## [Task description]
Write out every line of the recorded data exactly, leaving out the pictures.

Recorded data
*** Block opens ***
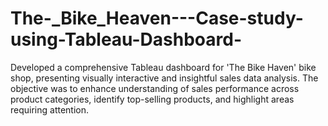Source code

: # The-_Bike_Heaven---Case-study-using-Tableau-Dashboard-
Developed a comprehensive Tableau dashboard for 'The Bike Haven' bike shop, presenting visually interactive and insightful sales data analysis. The objective was to enhance understanding of sales performance across product categories, identify top-selling products, and highlight areas requiring attention.
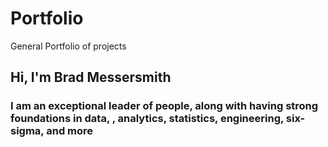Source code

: # Portfolio
General Portfolio of projects

## Hi, I'm Brad Messersmith
### I am an exceptional leader of people, along with having strong foundations in data, , analytics, statistics, engineering, six-sigma, and more
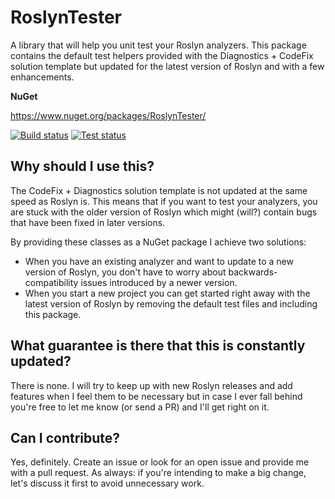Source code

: # RoslynTester

A library that will help you unit test your Roslyn analyzers. This package contains the default test helpers provided with the Diagnostics + CodeFix solution template but updated for the latest version of Roslyn and with a few enhancements.

**NuGet**

https://www.nuget.org/packages/RoslynTester/

[![Build status](https://ci.appveyor.com/api/projects/status/3x918k5jre5imjjn?svg=true)](https://ci.appveyor.com/project/Vannevelj/roslyntester)
[![Test status](http://teststatusbadge.azurewebsites.net/api/status/Vannevelj/roslyntester)](https://ci.appveyor.com/project/Vannevelj/roslyntester)


## Why should I use this?

The CodeFix + Diagnostics solution template is not updated at the same speed as Roslyn is. This means that if you want to test your analyzers, you are stuck with the older version of Roslyn which might (will?) contain bugs that have been fixed in later versions.

By providing these classes as a NuGet package I achieve two solutions:

* When you have an existing analyzer and want to update to a new version of Roslyn, you don't have to worry about backwards-compatibility issues introduced by a newer version.
* When you start a new project you can get started right away with the latest version of Roslyn by removing the default test files and including this package.

## What guarantee is there that this is constantly updated?

There is none. I will try to keep up with new Roslyn releases and add features when I feel them to be necessary but in case I ever fall behind you're free to let me know (or send a PR) and I'll get right on it.

## Can I contribute?

Yes, definitely. Create an issue or look for an open issue and provide me with a pull request. As always: if you're intending to make a big change, let's discuss it first to avoid unnecessary work.
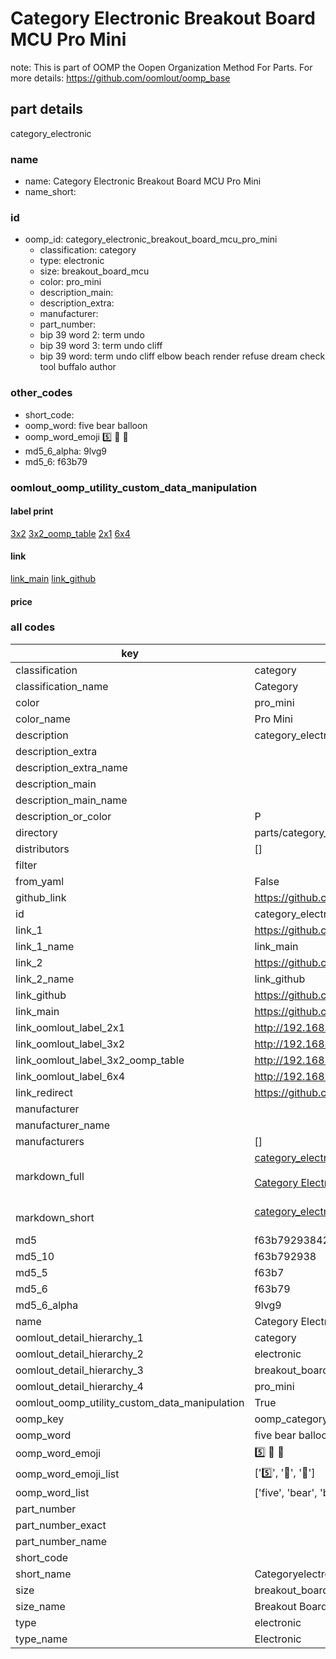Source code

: # Category Electronic Breakout Board MCU Pro Mini  

note: This is part of OOMP the Oopen Organization Method For Parts. For more details: https://github.com/oomlout/oomp_base

##  part details
  



category_electronic



### name
* name: Category Electronic Breakout Board MCU Pro Mini
* name_short: 
### id
* oomp_id: category_electronic_breakout_board_mcu_pro_mini
  * classification: category
  * type: electronic
  * size: breakout_board_mcu
  * color: pro_mini
  * description_main: 
  * description_extra: 
  * manufacturer: 
  * part_number: 
  * bip 39 word 2: term undo
  * bip 39 word 3: term undo cliff
  * bip 39 word: term undo cliff elbow beach render refuse dream check tool buffalo author

### other_codes
* short_code: 
* oomp_word: five bear balloon
* oomp_word_emoji :five: :bear: :balloon:
* md5_6_alpha: 9lvg9
* md5_6: f63b79






### oomlout_oomp_utility_custom_data_manipulation
#### label print
[3x2](http://192.168.1.245:1112/?label=oomp%209lvg9)
[3x2_oomp_table](http://192.168.1.108:1112/?label=oomp%209lvg9)
[2x1](http://192.168.1.242:1112/?label=oomp%209lvg9)
[6x4](http://192.168.1.55:1112/?label=oomp%209lvg9)    

#### link

[link_main](https://github.com/oomlout/oomlout_oomp_version_1_messy/tree/main/parts/category_electronic_breakout_board_mcu_pro_mini) [link_github](https://github.com/oomlout/oomlout_oomp_version_1_messy/tree/main/parts/category_electronic_breakout_board_mcu_pro_mini)                             

#### price







### all codes 
| key | value |  
| --- | --- |  
| classification | category |  
| classification_name | Category |  
| color | pro_mini |  
| color_name | Pro Mini |  
| description | category_electronic |  
| description_extra |  |  
| description_extra_name |  |  
| description_main |  |  
| description_main_name |  |  
| description_or_color | P  |  
| directory | parts/category_electronic_breakout_board_mcu_pro_mini |  
| distributors | [] |  
| filter |  |  
| from_yaml | False |  
| github_link | https://github.com/oomlout/oomlout_oomp_part_src/tree/main/parts/category_electronic_breakout_board_mcu_pro_mini |  
| id | category_electronic_breakout_board_mcu_pro_mini |  
| link_1 | https://github.com/oomlout/oomlout_oomp_version_1_messy/tree/main/parts/category_electronic_breakout_board_mcu_pro_mini |  
| link_1_name | link_main |  
| link_2 | https://github.com/oomlout/oomlout_oomp_version_1_messy/tree/main/parts/category_electronic_breakout_board_mcu_pro_mini |  
| link_2_name | link_github |  
| link_github | https://github.com/oomlout/oomlout_oomp_version_1_messy/tree/main/parts/category_electronic_breakout_board_mcu_pro_mini |  
| link_main | https://github.com/oomlout/oomlout_oomp_version_1_messy/tree/main/parts/category_electronic_breakout_board_mcu_pro_mini |  
| link_oomlout_label_2x1 | http://192.168.1.242:1112/?label=oomp%209lvg9 |  
| link_oomlout_label_3x2 | http://192.168.1.245:1112/?label=oomp%209lvg9 |  
| link_oomlout_label_3x2_oomp_table | http://192.168.1.108:1112/?label=oomp%209lvg9 |  
| link_oomlout_label_6x4 | http://192.168.1.55:1112/?label=oomp%209lvg9 |  
| link_redirect | https://github.com/oomlout/oomlout_oomp_version_1_messy/tree/main/parts/category_electronic_breakout_board_mcu_pro_mini |  
| manufacturer |  |  
| manufacturer_name |  |  
| manufacturers | [] |  
| markdown_full | [category_electronic_breakout_board_mcu_pro_mini](none)<br>[](none)<br>[Category Electronic Breakout Board Mcu Pro Mini](none)<br><br> |  
| markdown_short | [category_electronic_breakout_board_mcu_pro_mini](none)<br><br> |  
| md5 | f63b79293842968ed809b47255fb3efb |  
| md5_10 | f63b792938 |  
| md5_5 | f63b7 |  
| md5_6 | f63b79 |  
| md5_6_alpha | 9lvg9 |  
| name | Category Electronic Breakout Board MCU Pro Mini |  
| oomlout_detail_hierarchy_1 | category |  
| oomlout_detail_hierarchy_2 | electronic |  
| oomlout_detail_hierarchy_3 | breakout_board_mcu |  
| oomlout_detail_hierarchy_4 | pro_mini |  
| oomlout_oomp_utility_custom_data_manipulation | True |  
| oomp_key | oomp_category_electronic_breakout_board_mcu_pro_mini |  
| oomp_word | five bear balloon |  
| oomp_word_emoji | :five: :bear: :balloon: |  
| oomp_word_emoji_list | [':five:', ':bear:', ':balloon:'] |  
| oomp_word_list | ['five', 'bear', 'balloon'] |  
| part_number |  |  
| part_number_exact |  |  
| part_number_name |  |  
| short_code |  |  
| short_name | Categoryelectronic |  
| size | breakout_board_mcu |  
| size_name | Breakout Board MCU |  
| type | electronic |  
| type_name | Electronic |  
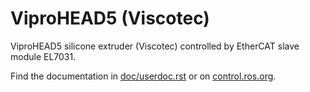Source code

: # ViproHEAD5 (Viscotec)

   ViproHEAD5 silicone extruder (Viscotec) controlled by EtherCAT slave module EL7031.

Find the documentation in [doc/userdoc.rst](doc/userdoc.rst) or on [control.ros.org](https://control.ros.org/master/doc/ros2_control_demos/example_10/doc/userdoc.html).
*** Block closes ***
## [Solution to this problem]
Source code

: # The-_Bike_Heaven---Case-study-using-Tableau-Dashboard-
Developed a comprehensive Tableau dashboard for 'The Bike Haven' bike shop, presenting visually interactive and insightful sales data analysis. The objective was to enhance understanding of sales performance across product categories, identify top-selling products, and highlight areas requiring attention.
Source code

: # Portfolio
General Portfolio of projects

## Hi, I'm Brad Messersmith
### I am an exceptional leader of people, along with having strong foundations in data, , analytics, statistics, engineering, six-sigma, and more
Source code

: # RoslynTester

A library that will help you unit test your Roslyn analyzers. This package contains the default test helpers provided with the Diagnostics + CodeFix solution template but updated for the latest version of Roslyn and with a few enhancements.

**NuGet**

https://www.nuget.org/packages/RoslynTester/

[![Build status](https://ci.appveyor.com/api/projects/status/3x918k5jre5imjjn?svg=true)](https://ci.appveyor.com/project/Vannevelj/roslyntester)
[![Test status](http://teststatusbadge.azurewebsites.net/api/status/Vannevelj/roslyntester)](https://ci.appveyor.com/project/Vannevelj/roslyntester)


## Why should I use this?

The CodeFix + Diagnostics solution template is not updated at the same speed as Roslyn is. This means that if you want to test your analyzers, you are stuck with the older version of Roslyn which might (will?) contain bugs that have been fixed in later versions.

By providing these classes as a NuGet package I achieve two solutions:

* When you have an existing analyzer and want to update to a new version of Roslyn, you don't have to worry about backwards-compatibility issues introduced by a newer version.
* When you start a new project you can get started right away with the latest version of Roslyn by removing the default test files and including this package.

## What guarantee is there that this is constantly updated?

There is none. I will try to keep up with new Roslyn releases and add features when I feel them to be necessary but in case I ever fall behind you're free to let me know (or send a PR) and I'll get right on it.

## Can I contribute?

Yes, definitely. Create an issue or look for an open issue and provide me with a pull request. As always: if you're intending to make a big change, let's discuss it first to avoid unnecessary work.
Source code

: # Category Electronic Breakout Board MCU Pro Mini  

note: This is part of OOMP the Oopen Organization Method For Parts. For more details: https://github.com/oomlout/oomp_base

##  part details
  



category_electronic



### name
* name: Category Electronic Breakout Board MCU Pro Mini
* name_short: 
### id
* oomp_id: category_electronic_breakout_board_mcu_pro_mini
  * classification: category
  * type: electronic
  * size: breakout_board_mcu
  * color: pro_mini
  * description_main: 
  * description_extra: 
  * manufacturer: 
  * part_number: 
  * bip 39 word 2: term undo
  * bip 39 word 3: term undo cliff
  * bip 39 word: term undo cliff elbow beach render refuse dream check tool buffalo author

### other_codes
* short_code: 
* oomp_word: five bear balloon
* oomp_word_emoji :five: :bear: :balloon:
* md5_6_alpha: 9lvg9
* md5_6: f63b79






### oomlout_oomp_utility_custom_data_manipulation
#### label print
[3x2](http://192.168.1.245:1112/?label=oomp%209lvg9)
[3x2_oomp_table](http://192.168.1.108:1112/?label=oomp%209lvg9)
[2x1](http://192.168.1.242:1112/?label=oomp%209lvg9)
[6x4](http://192.168.1.55:1112/?label=oomp%209lvg9)    

#### link

[link_main](https://github.com/oomlout/oomlout_oomp_version_1_messy/tree/main/parts/category_electronic_breakout_board_mcu_pro_mini) [link_github](https://github.com/oomlout/oomlout_oomp_version_1_messy/tree/main/parts/category_electronic_breakout_board_mcu_pro_mini)                             

#### price







### all codes 
| key | value |  
| --- | --- |  
| classification | category |  
| classification_name | Category |  
| color | pro_mini |  
| color_name | Pro Mini |  
| description | category_electronic |  
| description_extra |  |  
| description_extra_name |  |  
| description_main |  |  
| description_main_name |  |  
| description_or_color | P  |  
| directory | parts/category_electronic_breakout_board_mcu_pro_mini |  
| distributors | [] |  
| filter |  |  
| from_yaml | False |  
| github_link | https://github.com/oomlout/oomlout_oomp_part_src/tree/main/parts/category_electronic_breakout_board_mcu_pro_mini |  
| id | category_electronic_breakout_board_mcu_pro_mini |  
| link_1 | https://github.com/oomlout/oomlout_oomp_version_1_messy/tree/main/parts/category_electronic_breakout_board_mcu_pro_mini |  
| link_1_name | link_main |  
| link_2 | https://github.com/oomlout/oomlout_oomp_version_1_messy/tree/main/parts/category_electronic_breakout_board_mcu_pro_mini |  
| link_2_name | link_github |  
| link_github | https://github.com/oomlout/oomlout_oomp_version_1_messy/tree/main/parts/category_electronic_breakout_board_mcu_pro_mini |  
| link_main | https://github.com/oomlout/oomlout_oomp_version_1_messy/tree/main/parts/category_electronic_breakout_board_mcu_pro_mini |  
| link_oomlout_label_2x1 | http://192.168.1.242:1112/?label=oomp%209lvg9 |  
| link_oomlout_label_3x2 | http://192.168.1.245:1112/?label=oomp%209lvg9 |  
| link_oomlout_label_3x2_oomp_table | http://192.168.1.108:1112/?label=oomp%209lvg9 |  
| link_oomlout_label_6x4 | http://192.168.1.55:1112/?label=oomp%209lvg9 |  
| link_redirect | https://github.com/oomlout/oomlout_oomp_version_1_messy/tree/main/parts/category_electronic_breakout_board_mcu_pro_mini |  
| manufacturer |  |  
| manufacturer_name |  |  
| manufacturers | [] |  
| markdown_full | [category_electronic_breakout_board_mcu_pro_mini](none)<br>[](none)<br>[Category Electronic Breakout Board Mcu Pro Mini](none)<br><br> |  
| markdown_short | [category_electronic_breakout_board_mcu_pro_mini](none)<br><br> |  
| md5 | f63b79293842968ed809b47255fb3efb |  
| md5_10 | f63b792938 |  
| md5_5 | f63b7 |  
| md5_6 | f63b79 |  
| md5_6_alpha | 9lvg9 |  
| name | Category Electronic Breakout Board MCU Pro Mini |  
| oomlout_detail_hierarchy_1 | category |  
| oomlout_detail_hierarchy_2 | electronic |  
| oomlout_detail_hierarchy_3 | breakout_board_mcu |  
| oomlout_detail_hierarchy_4 | pro_mini |  
| oomlout_oomp_utility_custom_data_manipulation | True |  
| oomp_key | oomp_category_electronic_breakout_board_mcu_pro_mini |  
| oomp_word | five bear balloon |  
| oomp_word_emoji | :five: :bear: :balloon: |  
| oomp_word_emoji_list | [':five:', ':bear:', ':balloon:'] |  
| oomp_word_list | ['five', 'bear', 'balloon'] |  
| part_number |  |  
| part_number_exact |  |  
| part_number_name |  |  
| short_code |  |  
| short_name | Categoryelectronic |  
| size | breakout_board_mcu |  
| size_name | Breakout Board MCU |  
| type | electronic |  
| type_name | Electronic |  
Source code

: # ViproHEAD5 (Viscotec)

   ViproHEAD5 silicone extruder (Viscotec) controlled by EtherCAT slave module EL7031.

Find the documentation in [doc/userdoc.rst](doc/userdoc.rst) or on [control.ros.org](https://control.ros.org/master/doc/ros2_control_demos/example_10/doc/userdoc.html).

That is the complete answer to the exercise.